# Honey Run Apiaries



## FindlayBee (Aug 2, 2009)

I placed an order for 2 starter hives in February, 2011 from Honey Run Apiaries in Delphos, Ohio. I was not required to pay for the starter hives until the day of pickup.

Description of my order:

Starter Hive: $140

Includes 6 frame nuc with 3 extra new frames with foundation in a standard 10 frame medium box (painted). Comes with temporary bottom board and top for transportation, plus a screened bottom board, inner cover and telescoping cover. The bees are New World Carniolan with a 2011 NWC Queen.

Expected date of availability: Late May, 2011.

Tim is the Vice President of the Northwest Ohio Beekeepers Association, which I am a member. During the April meeting I became aware of a delay in production, which put my order coming at least 2 weeks later than first anticipated. This was completely understandable with the weather we were experiencing at the time. Since the original date was late May, this would most likely, in my opinion, put the hives ready during the first half of June.

On 6-11-2011 I received a call from Honey Run Apiaries that my nucs (starter hives) were ready for pickup. At the time of the call, I was enjoying the observation hive with my daughter at the Toledo Zoo. I chose a late evening pickup time for 6-12-2011.

[Region boundary data]
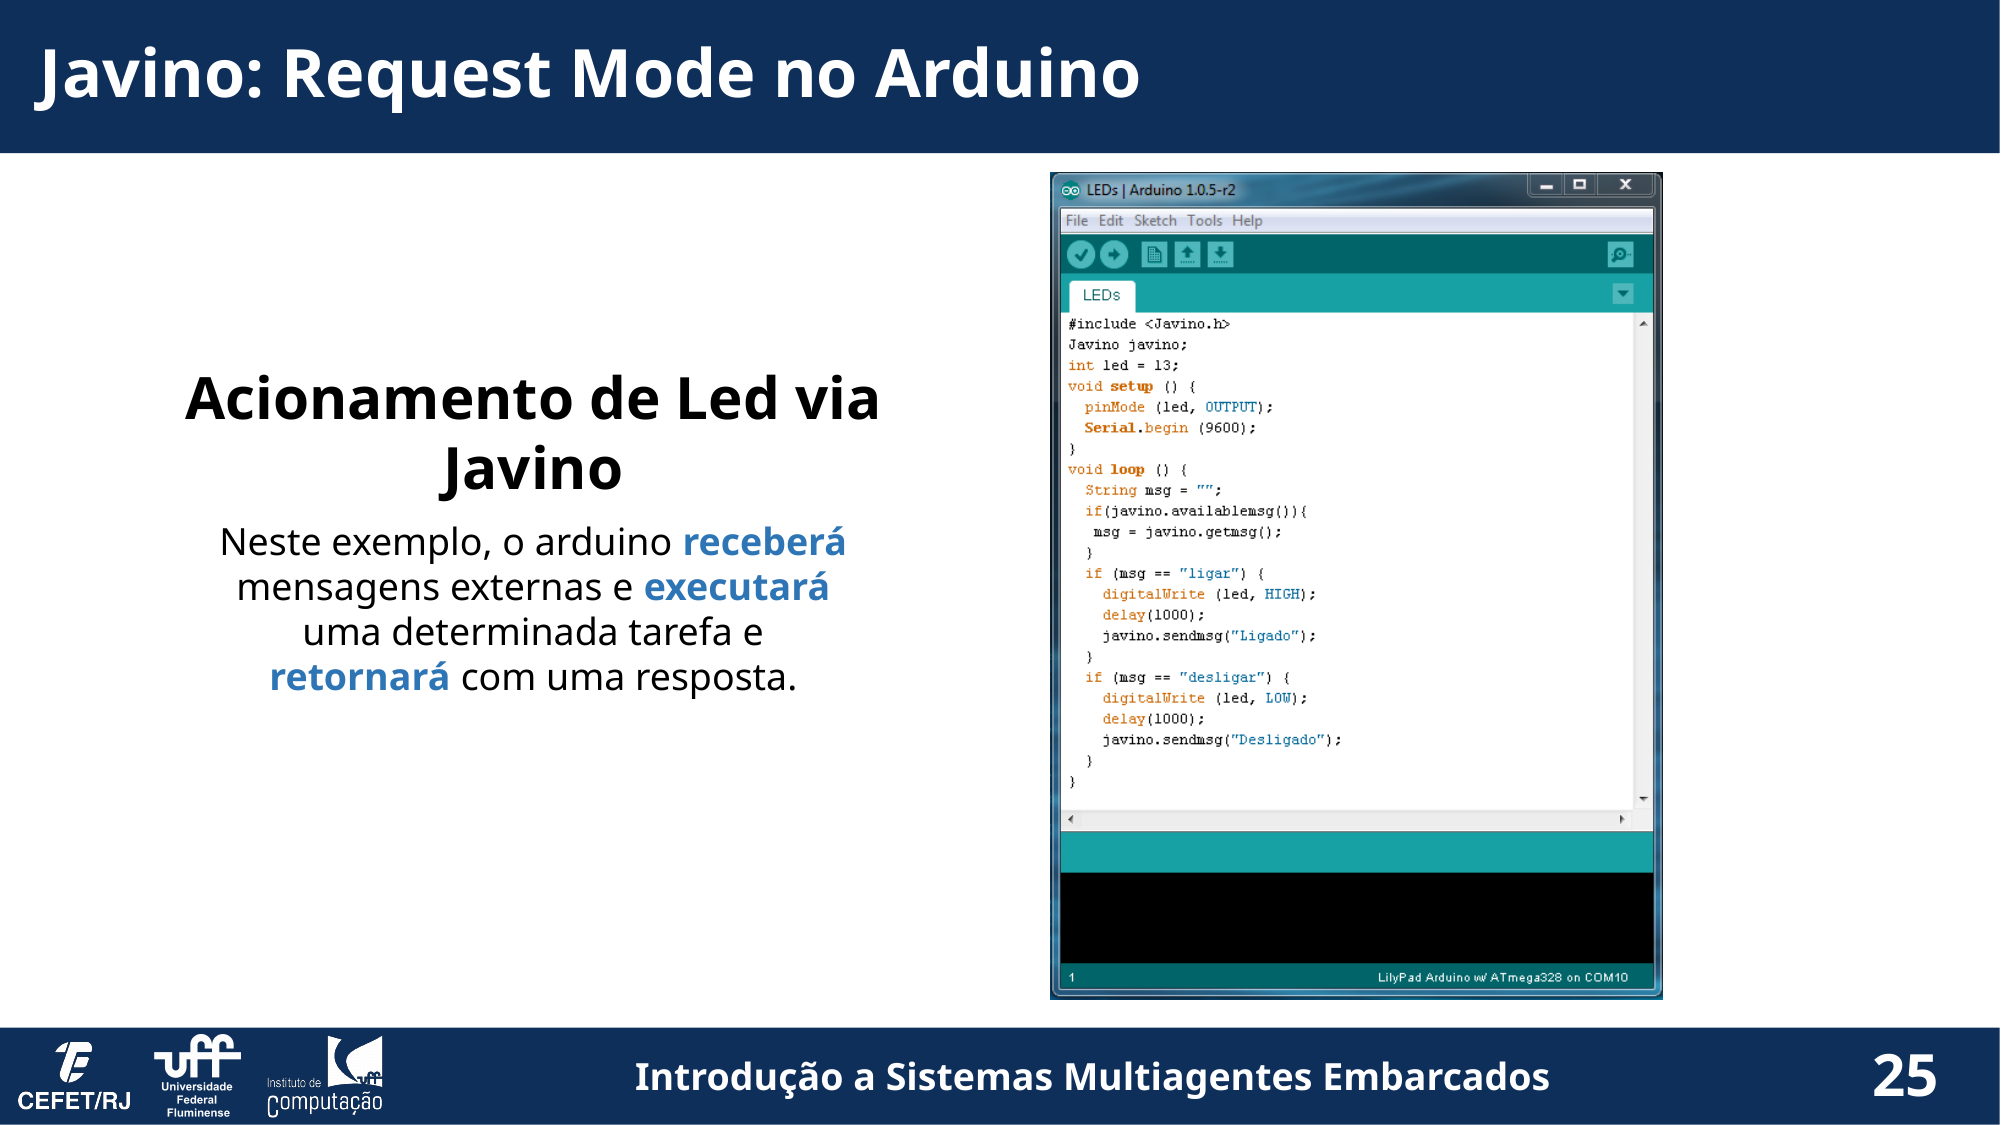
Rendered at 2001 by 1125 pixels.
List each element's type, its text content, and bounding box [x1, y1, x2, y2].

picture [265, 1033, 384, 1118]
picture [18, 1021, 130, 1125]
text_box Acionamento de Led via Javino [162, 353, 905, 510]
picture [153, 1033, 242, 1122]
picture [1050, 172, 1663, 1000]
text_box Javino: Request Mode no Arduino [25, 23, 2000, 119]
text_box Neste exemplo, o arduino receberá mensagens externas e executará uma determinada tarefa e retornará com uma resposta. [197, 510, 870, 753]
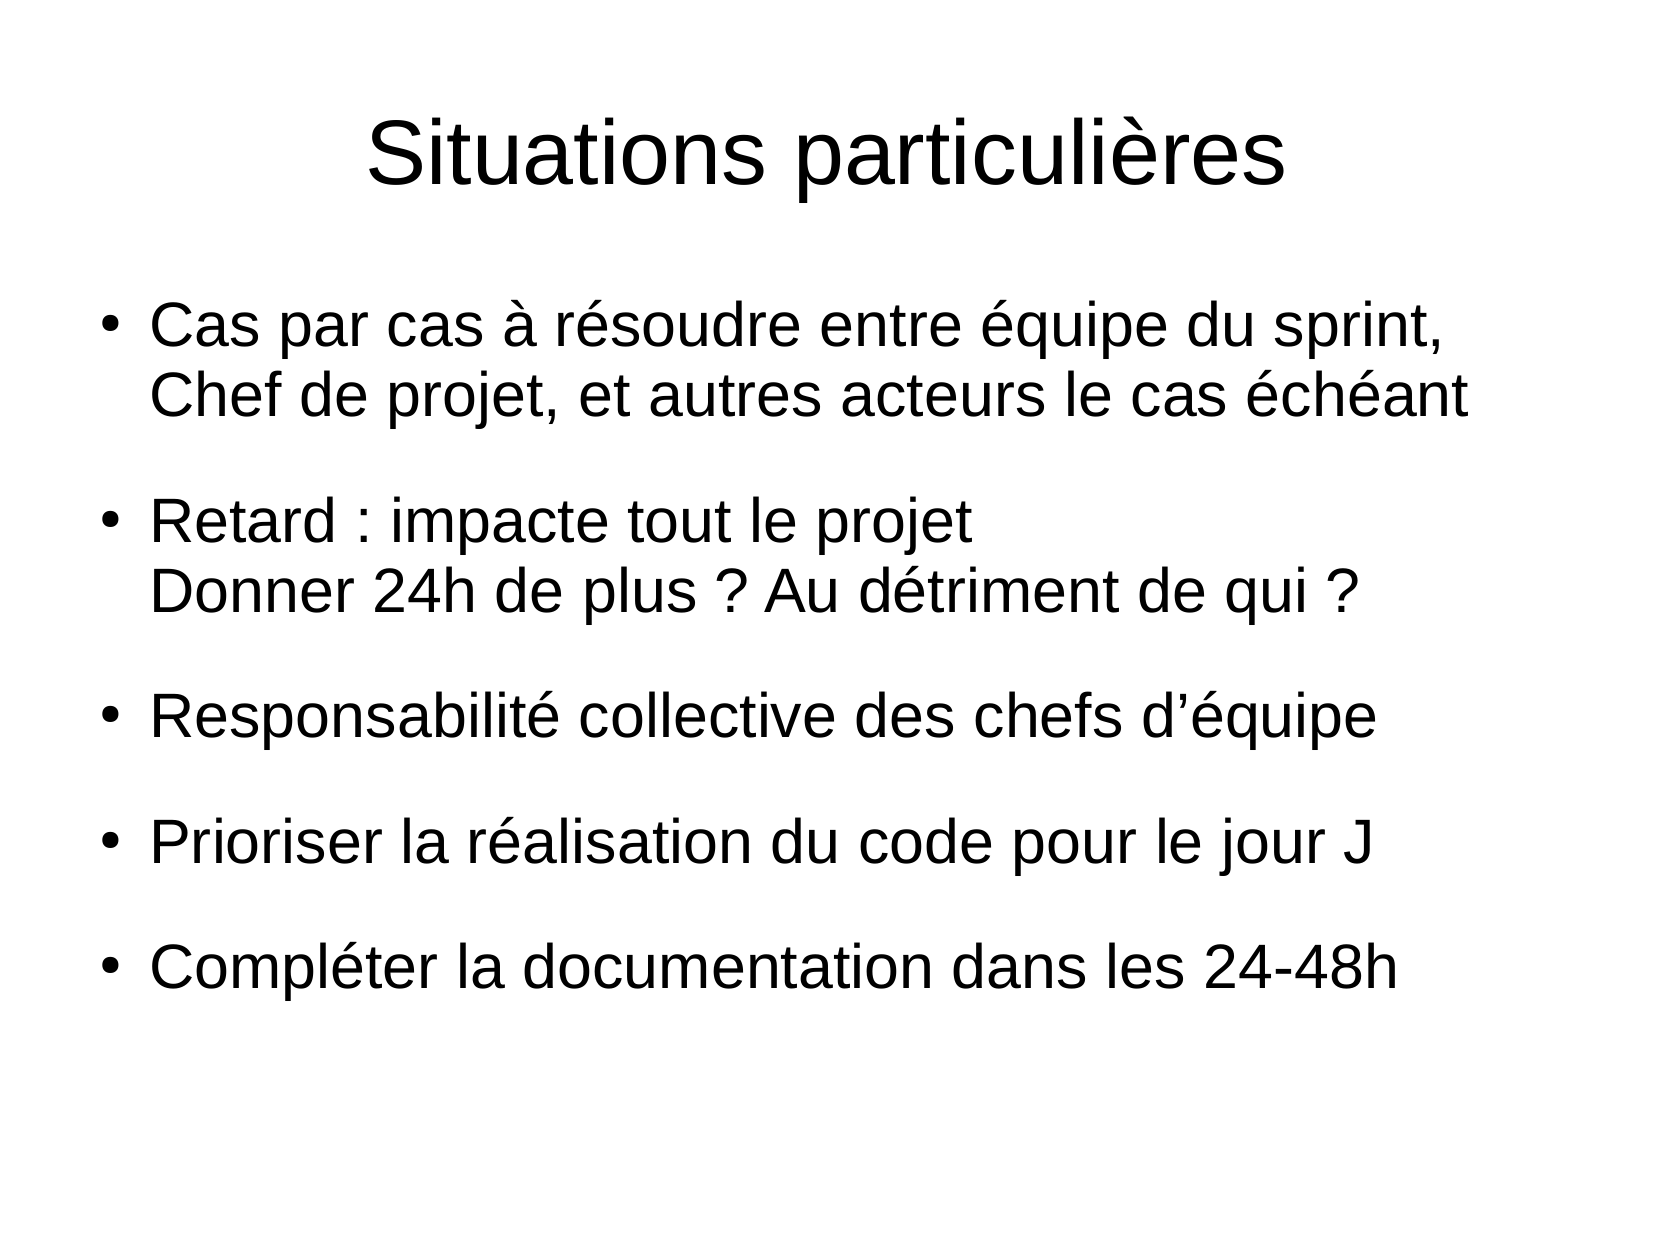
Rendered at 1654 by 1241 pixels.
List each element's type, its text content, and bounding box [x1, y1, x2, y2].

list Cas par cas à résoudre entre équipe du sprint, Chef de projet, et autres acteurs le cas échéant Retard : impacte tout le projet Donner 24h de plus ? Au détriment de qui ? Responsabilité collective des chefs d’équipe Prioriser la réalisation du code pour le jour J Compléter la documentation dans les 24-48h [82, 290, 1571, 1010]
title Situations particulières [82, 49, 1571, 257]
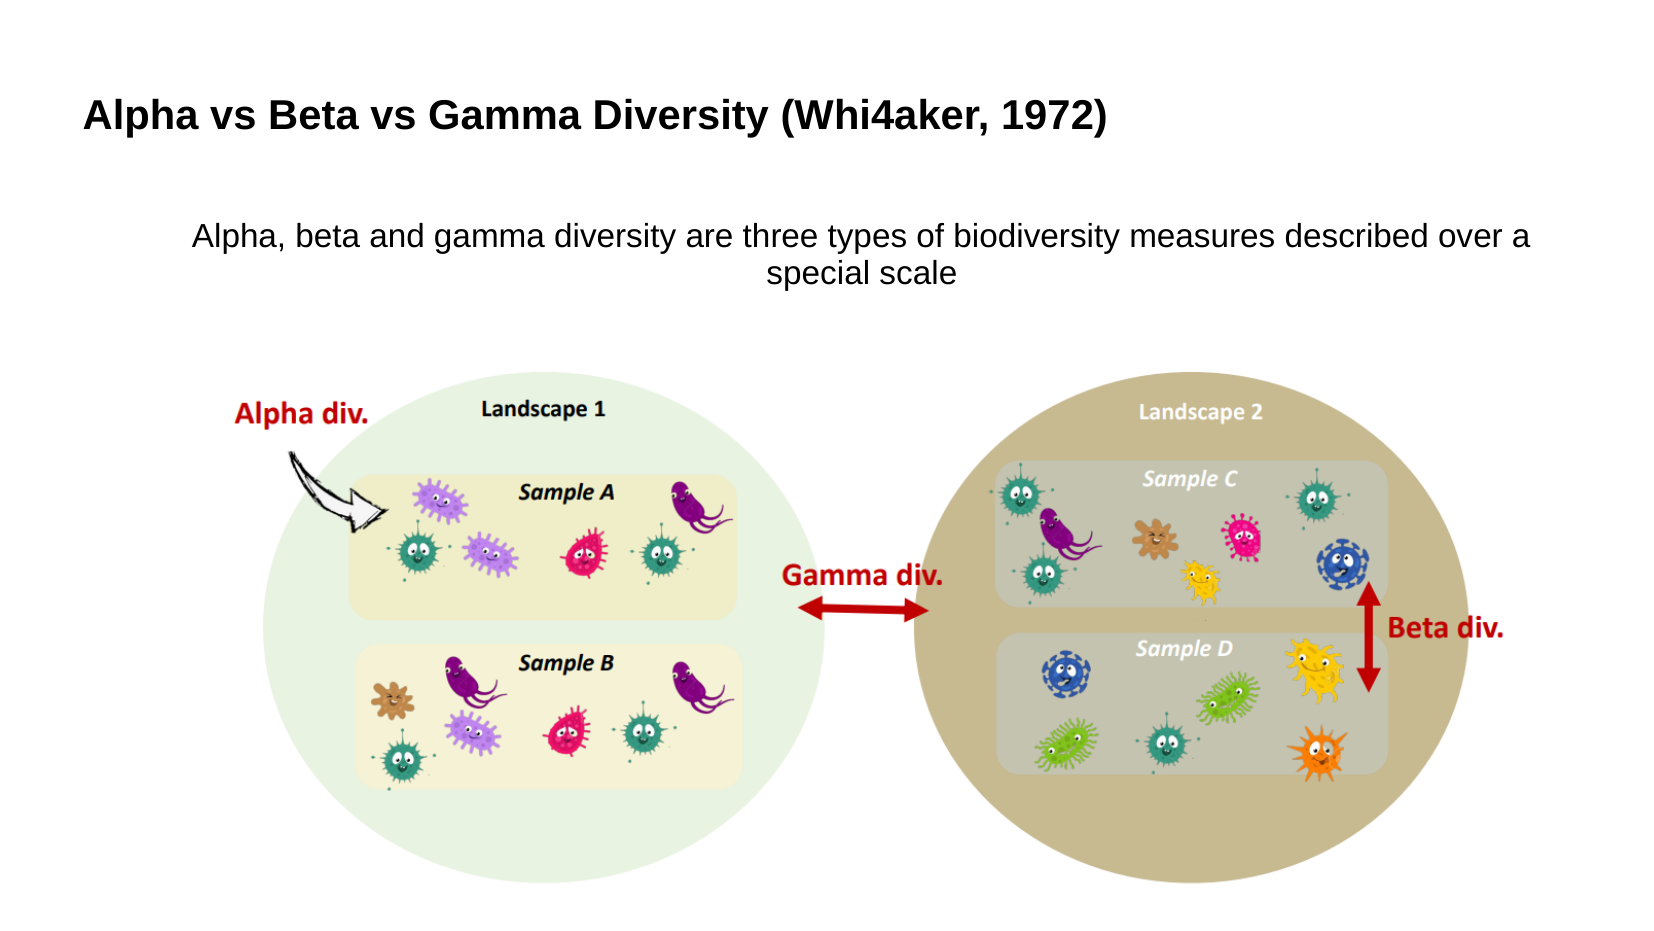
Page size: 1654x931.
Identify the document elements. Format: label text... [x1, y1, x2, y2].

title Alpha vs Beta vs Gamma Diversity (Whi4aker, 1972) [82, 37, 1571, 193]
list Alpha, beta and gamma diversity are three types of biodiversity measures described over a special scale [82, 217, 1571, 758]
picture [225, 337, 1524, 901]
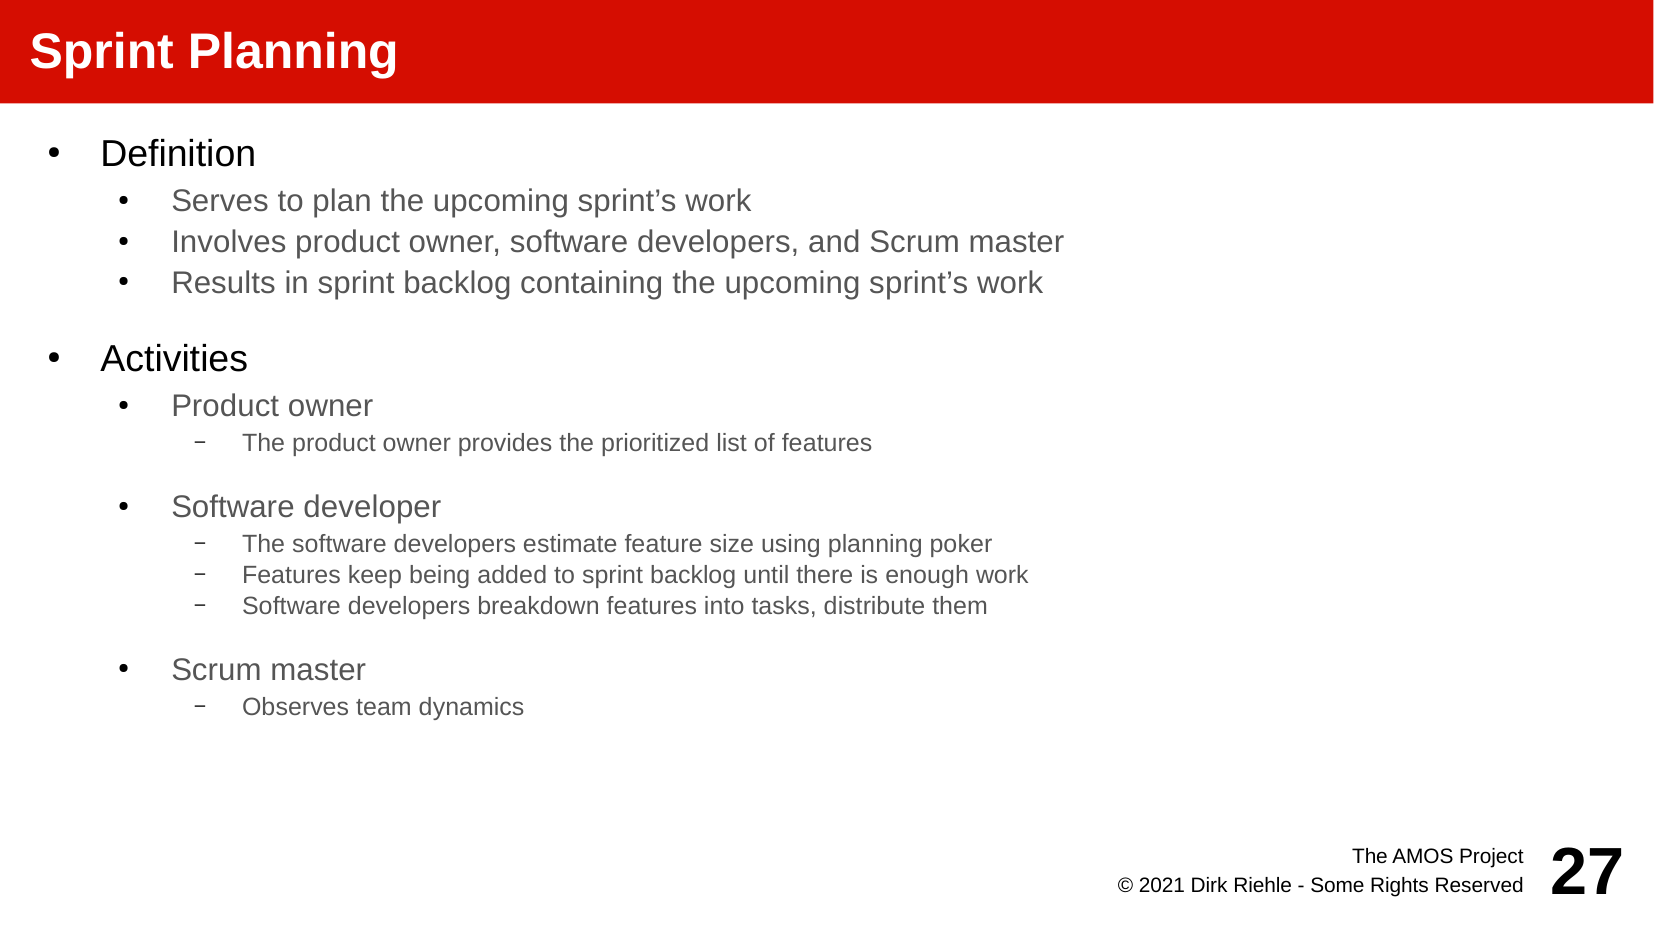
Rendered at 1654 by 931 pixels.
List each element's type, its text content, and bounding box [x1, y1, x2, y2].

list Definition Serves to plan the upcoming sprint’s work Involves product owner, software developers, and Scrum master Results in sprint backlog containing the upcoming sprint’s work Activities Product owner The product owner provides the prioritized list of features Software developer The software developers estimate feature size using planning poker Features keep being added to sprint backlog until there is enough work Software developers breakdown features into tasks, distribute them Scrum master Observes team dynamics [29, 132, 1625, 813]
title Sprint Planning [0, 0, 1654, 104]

> Given request A
Answer these questions using the Honey Run Apiaries post.
(i) What is the price of one starter hive?
(ii) What kind of bees come in the starter hive?
(iii) On what date did Honey Run Apiaries call to say the nucs were ready for pickup?
> Given request B
Reproduce the Honey Run Apiaries post between "Includes 6 frame" and "2011 NWC Queen.", inclusive, changing "telescoping cover" to "flat cover".
> Given request C
Say whether each statement agrees with the Honey Run Apiaries post, and quote the words that decide it.
(i) Payment for the starter hives was due when the order was placed.
(ii) The writer learned of the production delay at the April meeting.
(iii) The writer picked a morning pickup time.

> Task answer A
(i) $140
(ii) New World Carniolan
(iii) 6-11-2011

> Task answer B
Includes 6 frame nuc with 3 extra new frames with foundation in a standard 10 frame medium box (painted). Comes with temporary bottom board and top for transportation, plus a screened bottom board, inner cover and flat cover. The bees are New World Carniolan with a 2011 NWC Queen.

> Task answer C
(i) No: "I was not required to pay for the starter hives until the day of pickup."
(ii) Yes: "During the April meeting I became aware of a delay in production"
(iii) No: "I chose a late evening pickup time for 6-12-2011."